To add a language switcher to your site’s menu:

  1. Navigate to Appearance > Menus in your WordPress admin.
  2. In the left panel, locate the WPML Language Switcher menu item option.
  3. Check the Language Switcher option and click Add to Menu.
  4. Position the language switcher where you want it to appear in your menu (e.g., at the end of the main navigation).
  5. Save the menu.

Adding a Language Switcher in Thrive Architect

To place a language switcher directly within your Thrive Architect page design:

  1. Open your page in the Thrive Architect editor.
  2. Add a Custom HTML element to the location where you want the language switcher.
  3. In the code editor, insert the WPML language switcher shortcode or widget code. WPML provides a shortcode for this purpose — check WPML’s documentation for the current shortcode syntax.
  4. Save your work and preview the page to verify the switcher displays correctly.

Tip: For Thrive Theme Builder templates (headers and footers), adding the language switcher to the menu through the WordPress Menus screen is the simplest approach, as it automatically appears on all pages that use the template.

Best Practices for Multilingual Sites

Design Considerations

  • Allow room for text expansion — Languages like German, French, and Spanish often require 20-30% more space than English text. Design your layouts with flexible containers that can accommodate longer translated text.
  • Use relative widths — Set element widths using percentages rather than fixed pixel values to allow layouts to adapt to varying text lengths.
  • Test all languages — Preview every translated page to check for layout issues, overflow, truncated text, or broken design elements.

SEO Considerations

  • WPML automatically adds hreflang tags to your pages, signaling to search engines which language each page targets.
  • Ensure each translated page has its own unique SEO title and meta description in the target language.
  • Translate URL slugs when possible (WPML supports slug translation) for better international SEO.

Content Management

  • Keep a translation checklist for each page, including all text elements, button labels, image alt text, form labels, and SEO metadata.
  • When you update the original-language page, WPML will flag translations as needing updates. Review and update translated pages promptly.
  • Consider using WPML’s Translation Management module to assign translations to team members or professional translators.
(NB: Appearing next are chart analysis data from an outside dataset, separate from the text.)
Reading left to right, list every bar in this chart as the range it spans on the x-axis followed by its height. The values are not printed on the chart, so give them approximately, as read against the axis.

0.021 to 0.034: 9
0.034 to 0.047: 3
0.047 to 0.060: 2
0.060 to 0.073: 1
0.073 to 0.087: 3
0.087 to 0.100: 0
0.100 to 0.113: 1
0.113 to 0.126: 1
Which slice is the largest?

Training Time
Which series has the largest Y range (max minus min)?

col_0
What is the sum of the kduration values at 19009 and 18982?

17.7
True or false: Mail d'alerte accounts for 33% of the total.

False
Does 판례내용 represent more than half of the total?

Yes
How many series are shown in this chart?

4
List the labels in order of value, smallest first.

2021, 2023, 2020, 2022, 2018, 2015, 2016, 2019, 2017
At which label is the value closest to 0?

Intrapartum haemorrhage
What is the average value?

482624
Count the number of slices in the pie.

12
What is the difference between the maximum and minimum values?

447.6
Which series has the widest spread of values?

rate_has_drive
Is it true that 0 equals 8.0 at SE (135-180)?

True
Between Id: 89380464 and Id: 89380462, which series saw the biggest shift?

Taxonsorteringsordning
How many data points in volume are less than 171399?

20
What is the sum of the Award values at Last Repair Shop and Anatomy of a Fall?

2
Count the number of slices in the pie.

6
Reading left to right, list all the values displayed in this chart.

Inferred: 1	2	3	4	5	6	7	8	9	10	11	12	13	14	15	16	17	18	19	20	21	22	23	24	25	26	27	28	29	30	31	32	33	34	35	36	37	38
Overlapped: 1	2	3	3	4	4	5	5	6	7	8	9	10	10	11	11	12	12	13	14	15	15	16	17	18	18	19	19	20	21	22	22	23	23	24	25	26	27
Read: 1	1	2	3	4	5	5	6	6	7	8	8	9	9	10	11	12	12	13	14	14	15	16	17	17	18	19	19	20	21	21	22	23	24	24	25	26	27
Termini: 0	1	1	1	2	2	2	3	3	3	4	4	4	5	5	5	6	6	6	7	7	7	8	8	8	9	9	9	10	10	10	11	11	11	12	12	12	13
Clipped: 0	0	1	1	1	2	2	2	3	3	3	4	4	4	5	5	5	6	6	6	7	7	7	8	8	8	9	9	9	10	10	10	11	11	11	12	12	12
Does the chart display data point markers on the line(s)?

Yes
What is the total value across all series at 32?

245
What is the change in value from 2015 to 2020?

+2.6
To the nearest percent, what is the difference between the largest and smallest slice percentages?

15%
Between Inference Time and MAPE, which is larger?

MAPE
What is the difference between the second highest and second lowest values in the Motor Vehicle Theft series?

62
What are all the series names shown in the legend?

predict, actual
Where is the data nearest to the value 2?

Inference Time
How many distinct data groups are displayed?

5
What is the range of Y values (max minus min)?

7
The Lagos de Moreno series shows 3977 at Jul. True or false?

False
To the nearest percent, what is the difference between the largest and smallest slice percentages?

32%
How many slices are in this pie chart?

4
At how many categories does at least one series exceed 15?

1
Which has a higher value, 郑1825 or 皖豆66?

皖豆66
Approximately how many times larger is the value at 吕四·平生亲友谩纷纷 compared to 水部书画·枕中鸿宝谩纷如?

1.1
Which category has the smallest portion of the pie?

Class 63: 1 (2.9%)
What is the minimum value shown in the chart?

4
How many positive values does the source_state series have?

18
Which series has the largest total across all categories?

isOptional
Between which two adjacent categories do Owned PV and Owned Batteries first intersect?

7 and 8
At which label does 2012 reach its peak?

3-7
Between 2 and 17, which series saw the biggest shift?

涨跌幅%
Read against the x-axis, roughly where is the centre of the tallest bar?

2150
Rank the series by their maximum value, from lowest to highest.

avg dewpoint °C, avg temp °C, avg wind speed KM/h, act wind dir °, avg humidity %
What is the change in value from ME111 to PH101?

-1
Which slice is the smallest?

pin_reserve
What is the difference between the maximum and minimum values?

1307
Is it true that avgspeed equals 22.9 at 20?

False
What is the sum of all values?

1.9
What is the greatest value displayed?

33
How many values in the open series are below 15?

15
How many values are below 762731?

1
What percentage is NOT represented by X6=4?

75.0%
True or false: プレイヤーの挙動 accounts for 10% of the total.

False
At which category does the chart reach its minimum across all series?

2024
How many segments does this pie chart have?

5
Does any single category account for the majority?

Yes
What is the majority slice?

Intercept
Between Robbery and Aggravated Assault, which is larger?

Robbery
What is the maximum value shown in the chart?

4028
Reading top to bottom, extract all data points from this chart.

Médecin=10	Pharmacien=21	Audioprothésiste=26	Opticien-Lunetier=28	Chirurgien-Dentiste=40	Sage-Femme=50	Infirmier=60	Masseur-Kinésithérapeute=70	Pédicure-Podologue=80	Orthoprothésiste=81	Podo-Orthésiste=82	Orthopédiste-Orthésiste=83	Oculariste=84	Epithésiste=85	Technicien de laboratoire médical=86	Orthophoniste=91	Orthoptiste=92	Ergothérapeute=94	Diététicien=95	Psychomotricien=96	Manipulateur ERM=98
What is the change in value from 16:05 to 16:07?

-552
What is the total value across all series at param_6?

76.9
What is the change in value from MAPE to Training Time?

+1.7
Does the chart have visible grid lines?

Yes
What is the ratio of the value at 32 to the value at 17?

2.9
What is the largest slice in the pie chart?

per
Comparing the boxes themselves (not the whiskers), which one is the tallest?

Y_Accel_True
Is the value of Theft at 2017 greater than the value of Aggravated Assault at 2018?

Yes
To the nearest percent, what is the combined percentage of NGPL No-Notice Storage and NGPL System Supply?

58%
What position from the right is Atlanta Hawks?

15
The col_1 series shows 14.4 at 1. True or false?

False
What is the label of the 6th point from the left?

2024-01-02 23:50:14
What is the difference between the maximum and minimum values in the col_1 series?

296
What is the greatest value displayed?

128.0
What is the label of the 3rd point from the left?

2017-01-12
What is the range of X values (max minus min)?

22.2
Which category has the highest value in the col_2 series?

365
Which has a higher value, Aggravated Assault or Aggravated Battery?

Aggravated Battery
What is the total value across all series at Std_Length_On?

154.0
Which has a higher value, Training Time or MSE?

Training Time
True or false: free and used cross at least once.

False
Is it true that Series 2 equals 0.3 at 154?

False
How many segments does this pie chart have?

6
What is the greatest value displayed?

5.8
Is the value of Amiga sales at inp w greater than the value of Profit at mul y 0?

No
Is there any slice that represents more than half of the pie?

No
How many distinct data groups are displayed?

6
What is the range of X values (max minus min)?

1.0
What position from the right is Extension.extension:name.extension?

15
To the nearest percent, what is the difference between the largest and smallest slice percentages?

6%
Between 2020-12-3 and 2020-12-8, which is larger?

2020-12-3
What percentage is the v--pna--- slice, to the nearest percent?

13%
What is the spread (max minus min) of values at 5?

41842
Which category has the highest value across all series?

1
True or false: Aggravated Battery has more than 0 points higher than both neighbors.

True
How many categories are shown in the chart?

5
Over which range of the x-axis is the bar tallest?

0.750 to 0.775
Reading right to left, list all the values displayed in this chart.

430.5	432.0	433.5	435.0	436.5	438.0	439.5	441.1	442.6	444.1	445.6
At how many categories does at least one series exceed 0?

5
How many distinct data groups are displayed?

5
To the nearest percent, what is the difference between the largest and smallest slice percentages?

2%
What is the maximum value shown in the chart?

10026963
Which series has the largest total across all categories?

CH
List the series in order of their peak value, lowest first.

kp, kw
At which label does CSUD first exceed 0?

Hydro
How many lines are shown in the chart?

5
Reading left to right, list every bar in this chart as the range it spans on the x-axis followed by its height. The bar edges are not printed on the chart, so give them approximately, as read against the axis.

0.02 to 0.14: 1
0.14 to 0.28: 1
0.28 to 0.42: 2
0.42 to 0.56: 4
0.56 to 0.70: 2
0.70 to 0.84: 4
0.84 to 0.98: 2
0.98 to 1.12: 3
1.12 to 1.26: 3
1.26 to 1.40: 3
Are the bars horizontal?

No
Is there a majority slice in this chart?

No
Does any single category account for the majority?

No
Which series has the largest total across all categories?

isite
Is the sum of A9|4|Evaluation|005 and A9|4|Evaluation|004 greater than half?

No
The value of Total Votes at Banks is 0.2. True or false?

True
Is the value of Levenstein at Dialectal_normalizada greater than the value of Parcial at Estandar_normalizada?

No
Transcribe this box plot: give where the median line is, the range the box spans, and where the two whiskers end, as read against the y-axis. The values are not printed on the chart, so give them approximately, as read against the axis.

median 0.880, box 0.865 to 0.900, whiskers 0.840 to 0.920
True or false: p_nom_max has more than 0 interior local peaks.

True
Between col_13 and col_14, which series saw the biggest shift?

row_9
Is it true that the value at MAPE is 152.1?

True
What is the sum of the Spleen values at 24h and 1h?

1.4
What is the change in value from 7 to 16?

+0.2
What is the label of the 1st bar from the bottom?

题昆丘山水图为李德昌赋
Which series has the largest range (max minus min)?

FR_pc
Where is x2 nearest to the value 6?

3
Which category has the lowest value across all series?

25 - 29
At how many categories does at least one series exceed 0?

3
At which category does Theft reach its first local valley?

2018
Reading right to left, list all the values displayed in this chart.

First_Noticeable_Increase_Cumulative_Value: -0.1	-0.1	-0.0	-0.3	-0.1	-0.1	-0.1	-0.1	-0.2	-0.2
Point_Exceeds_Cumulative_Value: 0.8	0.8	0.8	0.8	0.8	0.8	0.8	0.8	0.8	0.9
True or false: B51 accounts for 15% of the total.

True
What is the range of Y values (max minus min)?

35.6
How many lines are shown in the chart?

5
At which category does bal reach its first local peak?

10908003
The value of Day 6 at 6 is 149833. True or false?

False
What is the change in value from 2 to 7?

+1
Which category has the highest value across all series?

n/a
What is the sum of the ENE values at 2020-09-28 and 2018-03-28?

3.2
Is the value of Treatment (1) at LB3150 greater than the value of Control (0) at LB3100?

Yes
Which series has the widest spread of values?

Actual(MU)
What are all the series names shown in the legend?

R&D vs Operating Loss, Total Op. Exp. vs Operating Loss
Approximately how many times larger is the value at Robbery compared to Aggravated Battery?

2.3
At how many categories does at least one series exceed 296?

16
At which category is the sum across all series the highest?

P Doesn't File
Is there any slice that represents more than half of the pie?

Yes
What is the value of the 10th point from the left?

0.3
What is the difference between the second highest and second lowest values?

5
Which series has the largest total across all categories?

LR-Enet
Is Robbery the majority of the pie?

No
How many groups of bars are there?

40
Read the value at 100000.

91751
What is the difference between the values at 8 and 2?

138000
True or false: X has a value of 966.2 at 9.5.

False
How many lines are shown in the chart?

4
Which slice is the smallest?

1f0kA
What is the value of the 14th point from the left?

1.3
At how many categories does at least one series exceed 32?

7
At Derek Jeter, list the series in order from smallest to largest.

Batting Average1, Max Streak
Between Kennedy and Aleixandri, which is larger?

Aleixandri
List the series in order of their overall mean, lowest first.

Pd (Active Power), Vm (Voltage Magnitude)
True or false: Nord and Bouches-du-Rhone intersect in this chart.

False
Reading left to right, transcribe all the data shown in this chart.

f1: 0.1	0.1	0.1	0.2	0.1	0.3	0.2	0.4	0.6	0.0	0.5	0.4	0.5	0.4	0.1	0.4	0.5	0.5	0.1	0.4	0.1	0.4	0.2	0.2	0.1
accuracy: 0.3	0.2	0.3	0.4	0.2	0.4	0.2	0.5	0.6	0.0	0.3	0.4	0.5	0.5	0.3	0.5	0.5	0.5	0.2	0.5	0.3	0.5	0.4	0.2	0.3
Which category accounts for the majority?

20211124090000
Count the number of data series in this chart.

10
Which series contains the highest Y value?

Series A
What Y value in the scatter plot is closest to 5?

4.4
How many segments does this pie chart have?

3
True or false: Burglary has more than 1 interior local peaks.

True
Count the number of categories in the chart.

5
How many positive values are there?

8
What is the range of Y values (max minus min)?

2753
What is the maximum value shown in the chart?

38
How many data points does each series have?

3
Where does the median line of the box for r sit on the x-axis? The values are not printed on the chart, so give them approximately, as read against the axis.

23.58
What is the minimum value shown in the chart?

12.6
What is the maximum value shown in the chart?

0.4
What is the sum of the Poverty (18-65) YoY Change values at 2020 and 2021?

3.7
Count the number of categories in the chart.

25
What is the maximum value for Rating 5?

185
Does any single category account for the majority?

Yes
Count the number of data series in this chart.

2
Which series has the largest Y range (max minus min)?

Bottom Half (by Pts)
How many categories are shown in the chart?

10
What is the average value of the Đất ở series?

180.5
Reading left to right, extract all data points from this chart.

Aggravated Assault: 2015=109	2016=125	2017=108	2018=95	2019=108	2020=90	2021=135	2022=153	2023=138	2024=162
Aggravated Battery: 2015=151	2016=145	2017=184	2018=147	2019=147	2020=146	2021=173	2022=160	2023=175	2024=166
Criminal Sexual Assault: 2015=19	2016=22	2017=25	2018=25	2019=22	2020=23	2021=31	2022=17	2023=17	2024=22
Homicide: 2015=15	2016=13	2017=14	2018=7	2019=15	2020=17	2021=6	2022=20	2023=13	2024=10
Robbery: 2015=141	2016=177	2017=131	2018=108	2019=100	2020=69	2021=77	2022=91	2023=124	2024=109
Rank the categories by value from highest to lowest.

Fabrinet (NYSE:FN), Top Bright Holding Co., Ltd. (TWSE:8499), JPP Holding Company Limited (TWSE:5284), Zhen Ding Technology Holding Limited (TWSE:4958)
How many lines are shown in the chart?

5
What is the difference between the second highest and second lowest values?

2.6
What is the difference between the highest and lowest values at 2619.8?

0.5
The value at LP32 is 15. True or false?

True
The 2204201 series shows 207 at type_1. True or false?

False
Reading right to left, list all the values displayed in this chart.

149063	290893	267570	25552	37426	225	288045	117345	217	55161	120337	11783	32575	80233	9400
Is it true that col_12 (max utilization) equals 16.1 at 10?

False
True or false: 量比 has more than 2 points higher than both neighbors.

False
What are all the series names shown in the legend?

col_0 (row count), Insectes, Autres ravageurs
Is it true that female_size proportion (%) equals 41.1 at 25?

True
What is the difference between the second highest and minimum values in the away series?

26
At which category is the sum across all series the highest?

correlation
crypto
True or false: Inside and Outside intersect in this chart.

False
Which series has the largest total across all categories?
Frequently Asked Questions

Can I Use WPML’s Advanced Translation Editor with Thrive Architect?

WPML’s Advanced Translation Editor works best with standard WordPress content. For Thrive Architect pages, the recommended workflow is to duplicate the page and edit the translated copy directly in the Thrive Architect editor. This ensures the visual layout is preserved correctly.

Do I Need to Redesign Each Translated Page from Scratch?

No. When you duplicate a page for translation through WPML, the entire Thrive Architect layout is copied. You only need to replace the text content with translated text. The design, styling, element positions, and structure remain intact.

Will My Landing Page Template Be Preserved in Translations?

Yes. When you duplicate a Thrive Architect landing page for translation, the landing page template and all its design elements are included in the duplicate. The translated page will use the same visual layout as the original.

How Do I Handle Images That Contain Text?

If your images contain text (such as infographics, banners with text overlays, or annotated screenshots), you need to create language-specific versions of those images and swap them in the translated page. Upload the translated images to your WordPress Media Library and replace the originals in the Thrive Architect editor on the translated page.

Does WPML Slow Down My Site?

WPML can add some overhead due to additional database queries. However, when combined with a caching plugin, the performance impact is minimal. Ensure you are using a quality hosting provider and a caching solution to maintain fast page load times.

That’s it! You’ve successfully learned how to translate Thrive Architect content with WPML. By duplicating pages for each language, editing translated copies in the visual editor, managing Global Fields across languages, and adding a language switcher, you can create a fully multilingual website that maintains the same polished design in every language.